A mais leve brisa da ciência, da lógica e da razão é capaz de não apenas derreter esse refresco, como também fazê-lo evaporar diante do consumidor que ficará furioso e partirá para o ataque a quem o fizera dissolver-se. Todo o universo do fiel desmorona quando esse picolé derrete ou evapora. Alguns ficam sem chão, outros pensam até em tirar a própria vida ou a vida de outem.

Para os que procuram esse tipo de paliativo, sempre haverá um vendedor ambulante em cada esquina, oferecendo o sorvete fresquinho ao gosto do freguês, tem como base a mesma fórmula e efeitos colaterais ao consumidor, apenas a cobertura é diferente.

Há crianças que nunca amadureceram apesar de adultas e se o sorveteiro não passar no dia e hora certa, eles farão birras e se comportarão como crianças más.

Para outros desse tipo, a certeza que receberão no fim de suas vidas das mãos do “sorveteiro chefe” o “grande sorvete supremo” é o motivo de eles não roubarem, matarem ou fazer tudo que é danoso aos outro ou a eles mesmos. Alguns até matam e morrem por esse sorvete ou para que ele não derreta no calor das evidencias. Outros chegam a confessar publicamente que se o “sorveteiro-mor” não os assistisse do alto de sua sorveteria celestial a fim de puni-los por leviandades, eles seriam crianças bem rebeldes e malvadas, tacando fogo em tudo e em todos por pura diversão. Ainda bem que para essas “bestas enrustidas” o sorvete de chuchu tem alguma serventia real, já que o medo da punição é maior que a necessidade de respeito e cooperação mutua com outros seres viventes.

A realidade é clara: quem não amadurece, cresce e evolui, será sempre dependente desses sorveteiros, suas sorveterias e seus picolés de chuchu para adoçar a própria vida.

Outro fato é que se ficares entre um traficante e um viciado achando que vai salvar um ou outro, vai acabar atraindo a ira de ambos. O melhor é evitar que eles andem em suas “quebradas”, que contaminem seus filhos com os seus vícios e que faça com que sua região se torne uma zona desvalorizada, perigosa e disputada por outros “vendedores de entorpecentes”.

Se é verdade que “há caminhos que para os olhos parecem bom, mas o fim deles é a morte”, considero que esse caminho tenebroso seja o da fé cega nos deuses metafísicos e a obediência irrestrita aos seus representantes, pois esses, quando não matam deixa o caminhante aleijado, dependente, viciado e paranoico.

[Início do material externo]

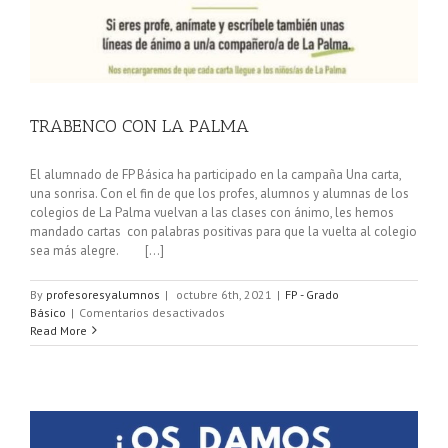
TRABENCO CON LA PALMA
El alumnado de FP Básica ha participado en la campaña Una carta,
una sonrisa. Con el fin de que los profes, alumnos y alumnas de los
colegios de La Palma vuelvan a las clases con ánimo, les hemos
mandado cartas con palabras positivas para que la vuelta al colegio
sea más alegre. [...]
By
profesoresyalumnos
|
octubre 6th, 2021
|
FP - Grado
en
Básico
|
Comentarios desactivados
TRABENCO
Read More
CON
LA
PALMA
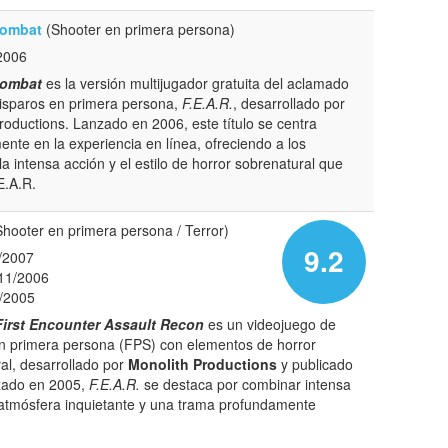
Combat
(Shooter en primera persona)
2006
Combat
es la versión multijugador gratuita del aclamado
isparos en primera persona,
F.E.A.R.
, desarrollado por
roductions. Lanzado en 2006, este título se centra
ente en la experiencia en línea, ofreciendo a los
la intensa acción y el estilo de horror sobrenatural que
E.A.R.
hooter en primera persona / Terror)
9.2
/2007
11/2006
/2005
 First Encounter Assault Recon
es un videojuego de
n primera persona (FPS) con elementos de horror
al, desarrollado por
Monolith Productions
y publicado
zado en 2005,
F.E.A.R.
se destaca por combinar intensa
atmósfera inquietante y una trama profundamente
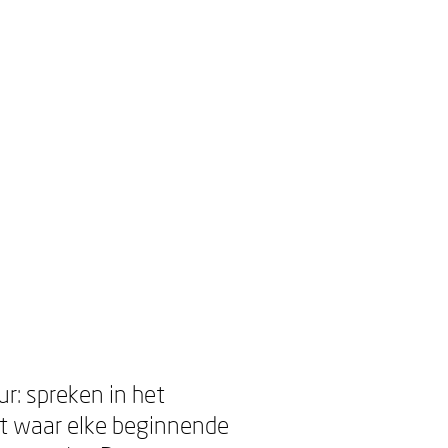
e
ur: spreken in het
t waar elke beginnende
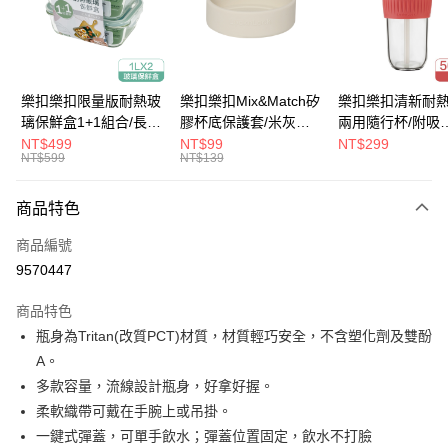
街口支付
悠遊付
大哥付你分期
樂扣樂扣限量版耐熱玻
樂扣樂扣Mix&Match矽
樂扣樂扣清新耐
相關說明
璃保鮮盒1+1組合/長方
膠杯底保護套/米灰
兩用隨行杯/附吸
【大哥付你分期使用說明】
形/1L(LLG445KKSP2-
(BOTTOM-
管/500ml/粉
NT$499
NT$99
NT$299
ATM付款
1.本服務由台灣大哥大提供，台灣大哥大用戶可立即使用無須另外申請。
NT$599
NT$139
01)
LHC4343BEG)
(LLG699DPIK)
2.付款方式選擇「大哥付你分期」，訂單成立後會自動跳轉到大哥付的交易
流程，驗證手機門號後，選擇欲分期的期數、繳款截止日，確認付款後即完
運送方式
商品特色
成交易。
3.實際核准額度、可分期數及費用金額請依後續交易確認頁面所載為準。
付款後全家取貨
商品編號
4.訂單成立30分鐘內，如未前往確認交易或遇審核未通過，訂單將自動取
每筆NT$80，滿NT$888(含以上)免運費
消。如遇「轉專審核」未通過狀況，表示未達大哥付你分期系統評分，恕無
9570447
法說明評估內容。
付款後7-11取貨
【繳款方式說明】
商品特色
1.分期款項不併入電信帳單，「大哥付你分期」於每月結算日後寄送繳費提
每筆NT$80，滿NT$888(含以上)免運費
瓶身為Tritan(改質PCT)材質，材質輕巧安全，不含塑化劑及雙酚
醒簡訊。
2.透過簡訊連結打開帳單後，可選擇「超商條碼／台灣大直營門市／銀行轉
A。
宅配
帳／街口支付／iPASS MONEY」等通路繳費。
多款容量，流線設計瓶身，好拿好握。
每筆NT$120，滿NT$1,000(含以上)免運費
【注意事項】
柔軟織帶可戴在手腕上或吊掛。
1.本服務係由「台灣大哥大股份有限公司」（以下簡稱本公司）所提供，讓
一鍵式彈蓋，可單手飲水；彈蓋位置固定，飲水不打臉
用戶於交易時，得透過本服務購買商品或服務，並由商店將買賣／分期付款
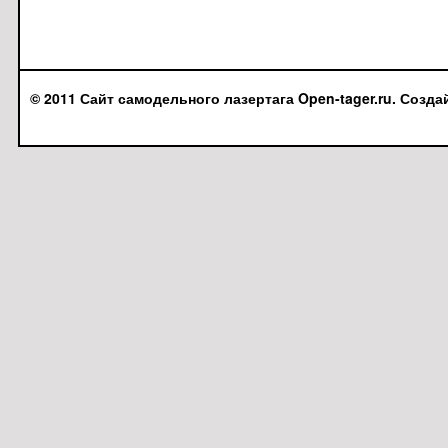
© 2011 Сайт самодельного лазертага Open-tager.ru. Созда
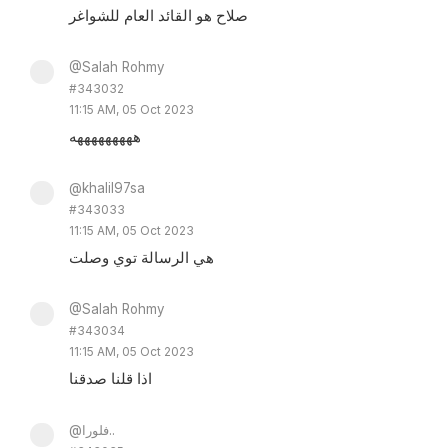
صلاح هو القائد العام للشواغر
@Salah Rohmy
#343032
11:15 AM, 05 Oct 2023
هههههههههه
@khalil97sa
#343033
11:15 AM, 05 Oct 2023
هي الرسالة توي وصلت
@Salah Rohmy
#343034
11:15 AM, 05 Oct 2023
اذا قلنا صدقنا
@فلورا..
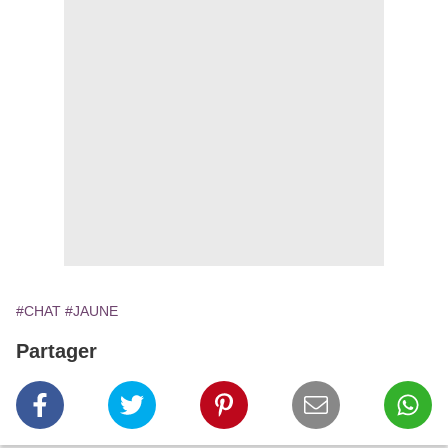
#CHAT
#JAUNE
Partager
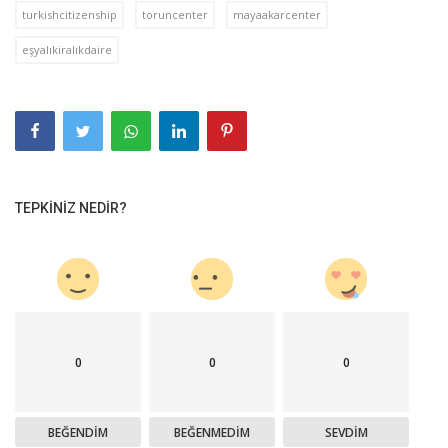
turkishcitizenship
toruncenter
mayaakarcenter
eşyalıkiralıkdaire
TEPKINIZ NEDIR?
0
0
0
BEĞENDIM
BEĞENMEDIM
SEVDIM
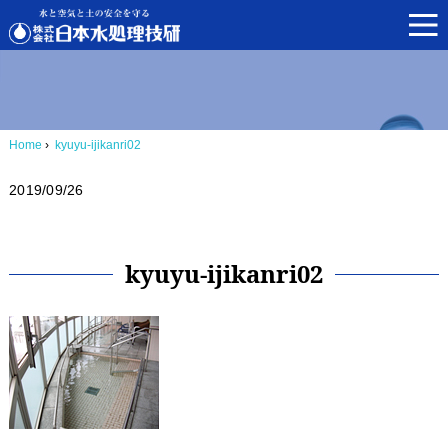
Home
›
kyuyu-ijikanri02
2019/09/26
kyuyu-ijikanri02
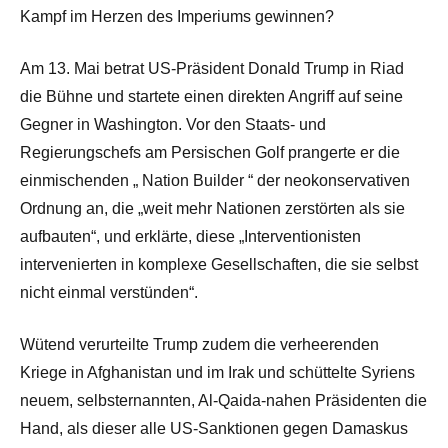
Kampf im Herzen des Imperiums gewinnen?
Am 13. Mai betrat US-Präsident Donald Trump in Riad
die Bühne und startete einen direkten Angriff auf seine
Gegner in Washington. Vor den
Staats- und
Regierungschefs am Per
s
ischen Golf
prangerte er die
einmischenden „
Nation Builder
“ der neokonservativen
Ordnung an, die „weit mehr Nationen zerstörten als sie
aufbauten“, und erklärte, diese „Interventionisten
intervenierten in komplexe Gesellschaften, die sie selbst
nicht einmal verstünden“.
Wütend verurteilte Trump zudem die verheerenden
Kriege in Afghanistan und im Irak und
schüttelte
Syriens
neuem, selbsternannten, Al-Qaida-nahen Präsidenten die
Hand, als dieser alle US-Sanktionen gegen Damaskus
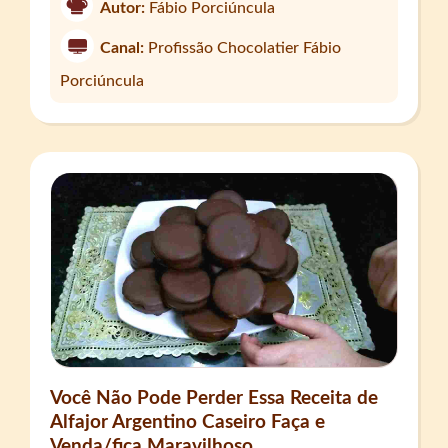
Autor:
Fábio Porciúncula
Canal:
Profissão Chocolatier Fábio
Porciúncula
Você Não Pode Perder Essa Receita de
Alfajor Argentino Caseiro Faça e
Venda/fica Maravilhoso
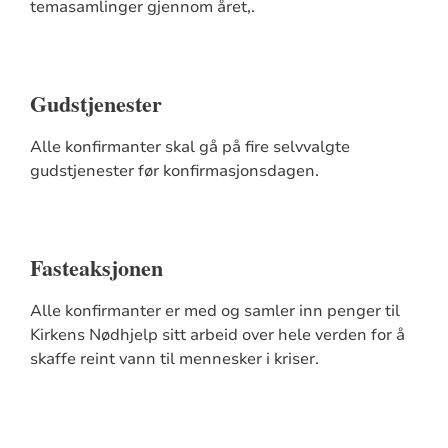
temasamlinger gjennom året,.
Gudstjenester
Alle konfirmanter skal gå på fire selvvalgte
gudstjenester før konfirmasjonsdagen.
Fasteaksjonen
Alle konfirmanter er med og samler inn penger til
Kirkens Nødhjelp sitt arbeid over hele verden for å
skaffe reint vann til mennesker i kriser.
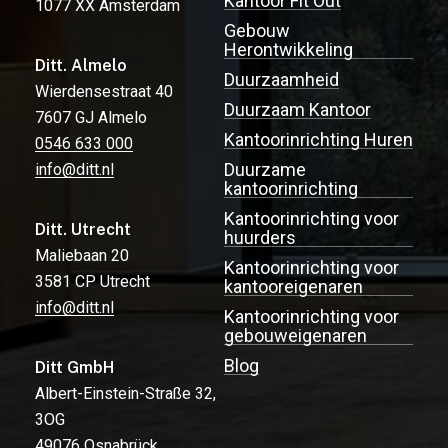
Kantoor Fit Out
1077 XX Amsterdam
Gebouw
Herontwikkeling
Ditt. Almelo
Duurzaamheid
Wierdensestraat 40
Duurzaam Kantoor
7607 GJ Almelo
Kantoorinrichting Huren
0546 633 000
Duurzame
info@ditt.nl
kantoorinrichting
Kantoorinrichting voor
Ditt. Utrecht
huurders
Maliebaan 20
Kantoorinrichting voor
3581 CP Utrecht
kantooreigenaren
info@ditt.nl
Kantoorinrichting voor
gebouweigenaren
Blog
Ditt GmbH
Albert-Einstein-Straße 32,
3OG
49076 Osnabrück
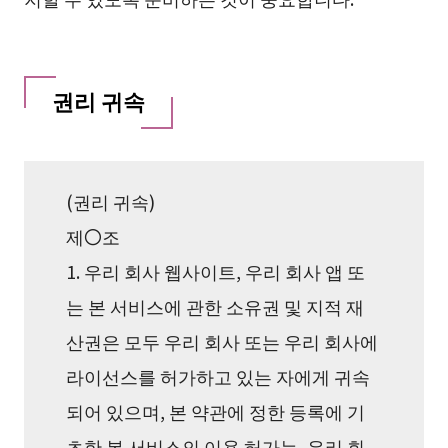
권리 귀속
(권리 귀속)
제〇조
1. 우리 회사 웹사이트, 우리 회사 앱 또
는 본 서비스에 관한 소유권 및 지적 재
산권은 모두 우리 회사 또는 우리 회사에
라이선스를 허가하고 있는 자에게 귀속
되어 있으며, 본 약관에 정한 등록에 기
초한 본 서비스의 이용 허가는, 우리 회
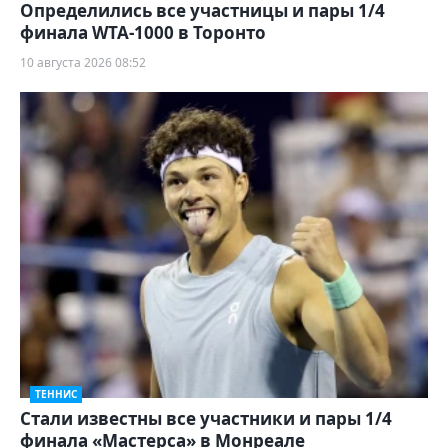
Определились все участницы и пары 1/4
финала WTA-1000 в Торонто
10 августа 2026 08:52
ТЕННИС
Стали известны все участники и пары 1/4
финала «Мастерса» в Монреале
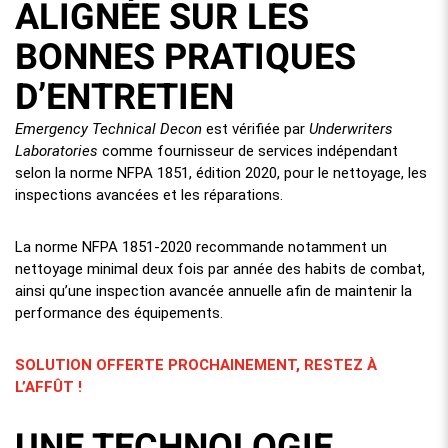
ALIGNÉE SUR LES
BONNES PRATIQUES
D’ENTRETIEN
Emergency Technical Decon
est vérifiée par
Underwriters
Laboratories
comme fournisseur de services indépendant
selon la norme NFPA 1851, édition 2020, pour le nettoyage, les
inspections avancées et les réparations.
La norme NFPA 1851-2020 recommande notamment un
nettoyage minimal deux fois par année des habits de combat,
ainsi qu’une inspection avancée annuelle afin de maintenir la
performance des équipements.
SOLUTION OFFERTE PROCHAINEMENT, RESTEZ À
L’AFFÛT !
UNE TECHNOLOGIE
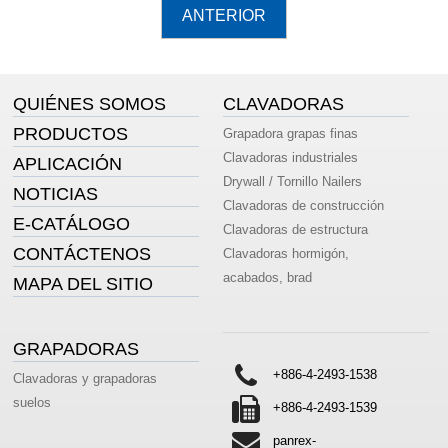
QUIÉNES SOMOS
CLAVADORAS
PRODUCTOS
Grapadora grapas finas
Clavadoras industriales
APLICACIÓN
Drywall / Tornillo Nailers
NOTICIAS
Clavadoras de construcción
E-CATÁLOGO
Clavadoras de estructura
CONTÁCTENOS
Clavadoras hormigón,
acabados, brad
MAPA DEL SITIO
GRAPADORAS
+886-4-2493-1538
Clavadoras y grapadoras
suelos
+886-4-2493-1539
panrex-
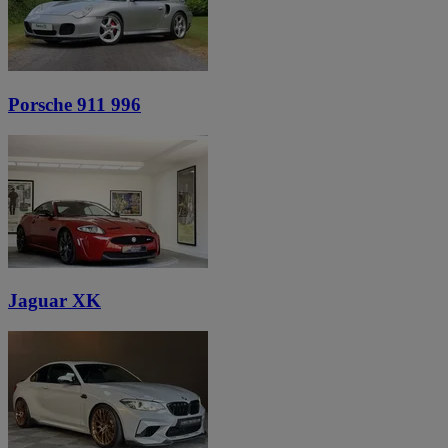
Porsche 911 996
Jaguar XK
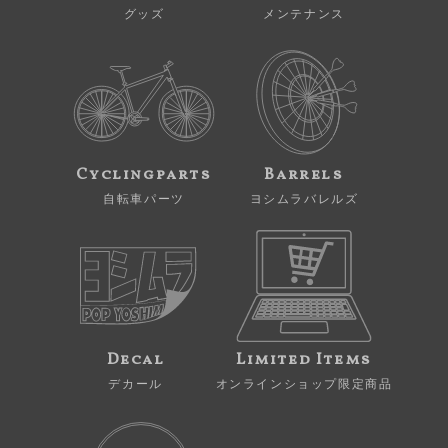
グッズ
メンテナンス
Cyclingparts
Barrels
自転車パーツ
ヨシムラバレルズ
Decal
Limited Items
デカール
オンラインショップ限定商品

Pensem bem: se é pra “ficar fresco” e “seguro” tomando todo dia esse refresco de chuchu, melhor é crescer e evoluir atravessando os desertos da vida. Tomar conselhos de viciados e alienados é como dirigir um carro em alta velocidade sem freios e com a direção solta. Pensem nisso! REVEJA SEUS CONCEITOS!

Saúde e Sanidade a todos!

Texto escrito em 1/1/21

*Antônio F. Bispo é graduando em jornalismo, Bacharel em Teologia, estudante de religiões e filosofia.